I’ve returned to those three truths many times in my own journey. They sound simple, but they aren’t. Especially when it’s your loved one in pain, and every part of you wants to fix it, carry it, make it better. Maureen’s story reminds me that even when we can’t change the outcome, we can stay close. We can still choose how we show up. We can still choose love.
At some point in the book, it becomes clear that this story is about more than one mother and one daughter. Out of all the heartbreak, Maureen creates something for others. As an advocate, she doesn’t stop at telling her story. She helps families and individuals find treatment options, navigates impossible systems, and raises funds so others can access care they might not otherwise afford. Instead of turning inward, she uses her experience to lift those still in the thick of it. What begins in pain becomes a path, something steady for people who feel lost.
And as I read, I found myself thinking about all the parents I’ve met who are still holding hope in their own quiet ways. Maureen’s story is hers, but it’s also ours. A reminder that even when the road is long, we don’t walk it alone.

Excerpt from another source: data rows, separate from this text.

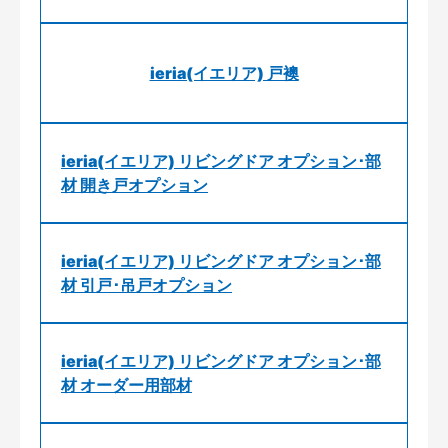
ieria(イエリア) 戸襖
ieria(イエリア) リビングドア オプション･部
材 開き戸オプション
ieria(イエリア) リビングドア オプション･部
材 引戸･吊戸オプション
ieria(イエリア) リビングドア オプション･部
材 オーダー用部材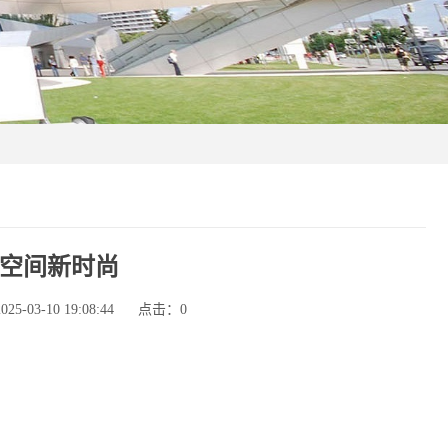
空间新时尚
-03-10 19:08:44
点击：
0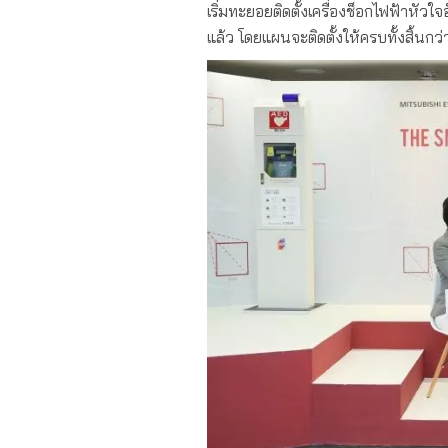
เริ่มทะยอยติดตั้งเครื่องช็อกไฟฟ้าหัว
แล้ว โดยแผนจะติดตั้งให้ครบทั้งสิ้นกว่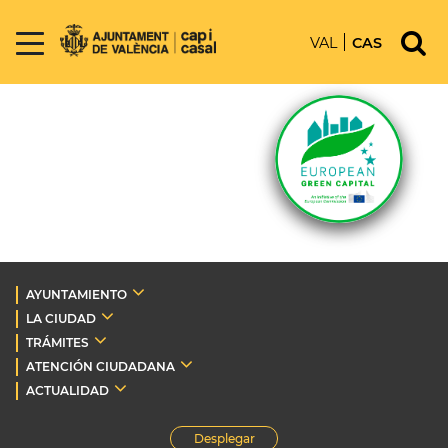
VAL
CAS
AYUNTAMIENTO
LA CIUDAD
TRÁMITES
ATENCIÓN CIUDADANA
ACTUALIDAD
Desplegar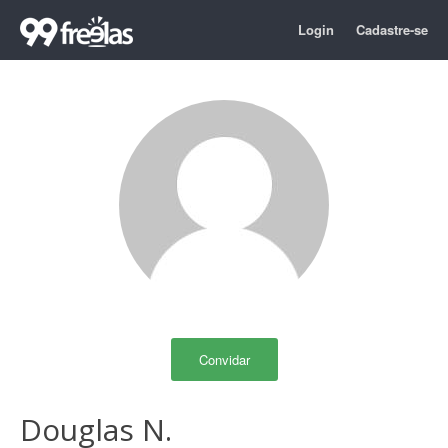
Login
Cadastre-se
Convidar
Douglas N.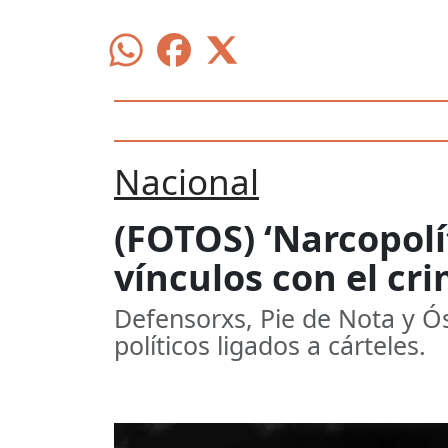
Nacional
(FOTOS) ‘Narcopolít
vínculos con el cr
Defensorxs, Pie de Nota y Ó
políticos ligados a cárteles.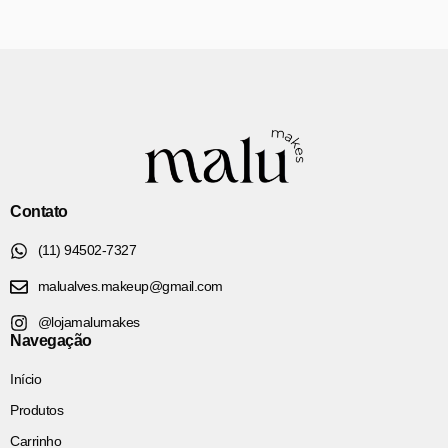
Contato
(11) 94502-7327
malualves.makeup@gmail.com
@lojamalumakes
Navegação
Início
Produtos
Carrinho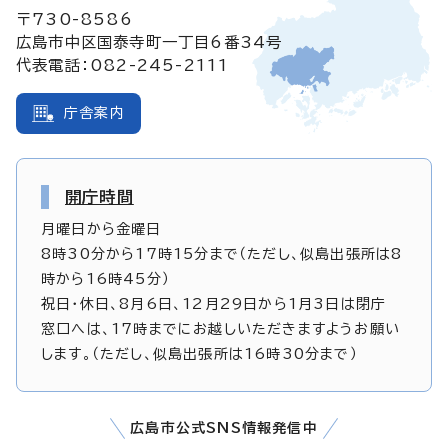
〒730-8586
広島市中区国泰寺町一丁目6番34号
代表電話：082-245-2111
庁舎案内
開庁時間
月曜日から金曜日
8時30分から17時15分まで（ただし、似島出張所は8
時から16時45分）
祝日・休日、8月6日、12月29日から1月3日は閉庁
窓口へは、17時までにお越しいただきますようお願い
します。（ただし、似島出張所は16時30分まで）
広島市公式SNS情報発信中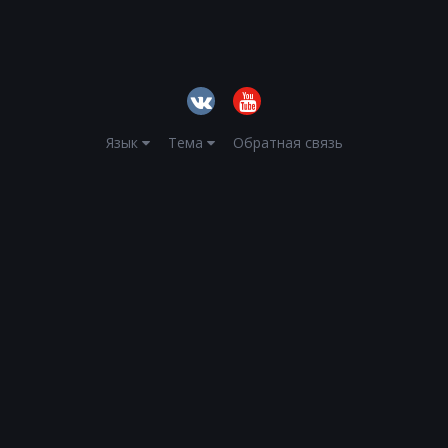
Язык
Тема
Обратная связь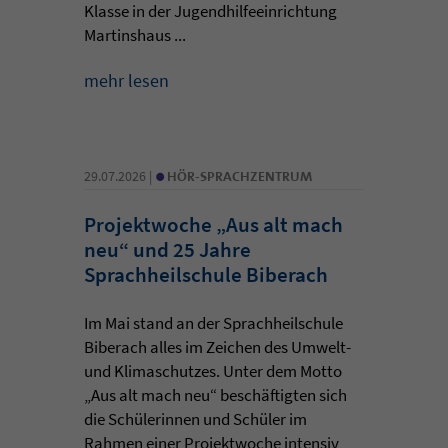
Klasse in der Jugendhilfeeinrichtung
Martinshaus ...
mehr lesen
•
29.07.2026 |
HÖR-SPRACHZENTRUM
Projektwoche „Aus alt mach
neu“ und 25 Jahre
Sprachheilschule Biberach
Im Mai stand an der Sprachheilschule
Biberach alles im Zeichen des Umwelt-
und Klimaschutzes. Unter dem Motto
„Aus alt mach neu“ beschäftigten sich
die Schülerinnen und Schüler im
Rahmen einer Projektwoche intensiv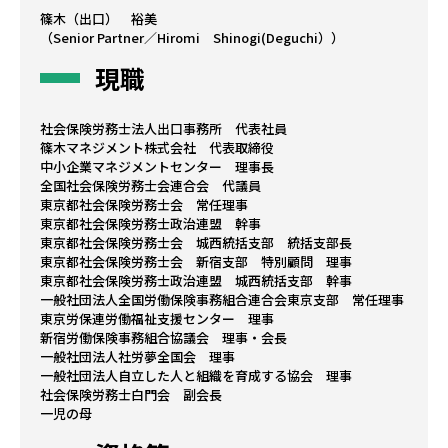
篠木（出口） 裕美
（Senior Partner／Hiromi Shinogi(Deguchi））
新着
現職
お問
社会保険労務士法人出口事務所 代表社員
篠木マネジメント株式会社 代表取締役
中小企業マネジメントセンター 理事長
全国社会保険労務士会連合会 代議員
ブロ
東京都社会保険労務士会 常任理事
東京都社会保険労務士政治連盟 幹事
東京都社会保険労務士会 城西統括支部 統括支部長
東京都社会保険労務士会 新宿支部 特別顧問 理事
東京都社会保険労務士政治連盟 城西統括支部 幹事
一般社団法人全国労働保険事務組合連合会東京支部 常任理事
東京労保連労働福祉支援センター 理事
新宿労働保険事務組合協議会 理事・会長
一般社団法人社労夢全国会 理事
一般社団法人自立した人と組織を育成する協会 理事
社会保険労務士白門会 副会長
一児の母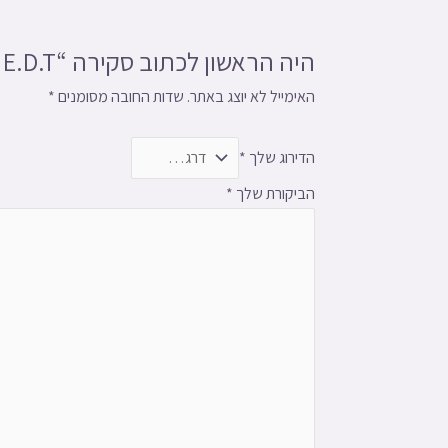
היה הראשון לכתוב סקירה “DE SISO E.D.T א.ד.ט בושם לאישה | 100 מ”ל”
האימייל לא יוצג באתר.
שדות החובה מסומנים
*
הדירוג שלך
*
הביקורת שלך
*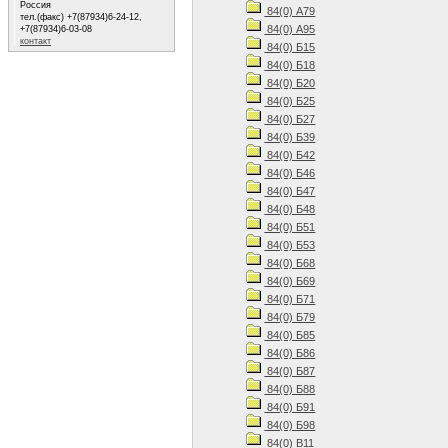
Россия
84(0) А79
тел.(факс) +7(87934)6-24-12,
84(0) А95
+7(87934)6-03-08
контакт
84(0) Б15
84(0) Б18
84(0) Б20
84(0) Б25
84(0) Б27
84(0) Б39
84(0) Б42
84(0) Б46
84(0) Б47
84(0) Б48
84(0) Б51
84(0) Б53
84(0) Б68
84(0) Б69
84(0) Б71
84(0) Б79
84(0) Б85
84(0) Б86
84(0) Б87
84(0) Б88
84(0) Б91
84(0) Б98
84(0) В11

Reading her words, I thought of a drive we took to Connecticut, one of the many times we were heading to treatment. I remember watching the exits pass, wondering if this would really be the one. My loved one had been to treatment several times before. I remember how quiet the car was. How heavy everything felt. And still, I hoped. I didn’t know what else to do.
Maureen never promises a clean ending. And that’s what makes the story feel honest. This is not about tying things up or declaring victory. It’s about holding love and limits at the same time. It’s about finding grace in the gray areas. It’s about knowing that hope doesn’t always mean things turn out the way we want. Sometimes it just means we’re still here, willing to try again.
Near the end of the book, Maureen writes:
“The treatment is love. So much love that it is beyond comprehension until you have been to the other side of it… You can let your love be known.”
She isn’t saying that love replaces treatment. She knows, as many of us do, that recovery takes more than love alone. It takes structure, support, consistency, and care. But love is what makes us show up. It’s what allows us to keep believing, even after so much heartbreak. It may not be the solution, but it is the reason we stay close. And sometimes, just knowing our love is felt can be part of what makes healing possible.
She also leaves us with this:
“Every day is a gift. Every day is a new beginning.”
Sometimes it’s hard to remember that. It’s nice to have a reminder.
Whether or not you’ve read her story, maybe you’ve lived your own version of it. And maybe, like Maureen, you’re still finding your way, one step, one act of love at a time.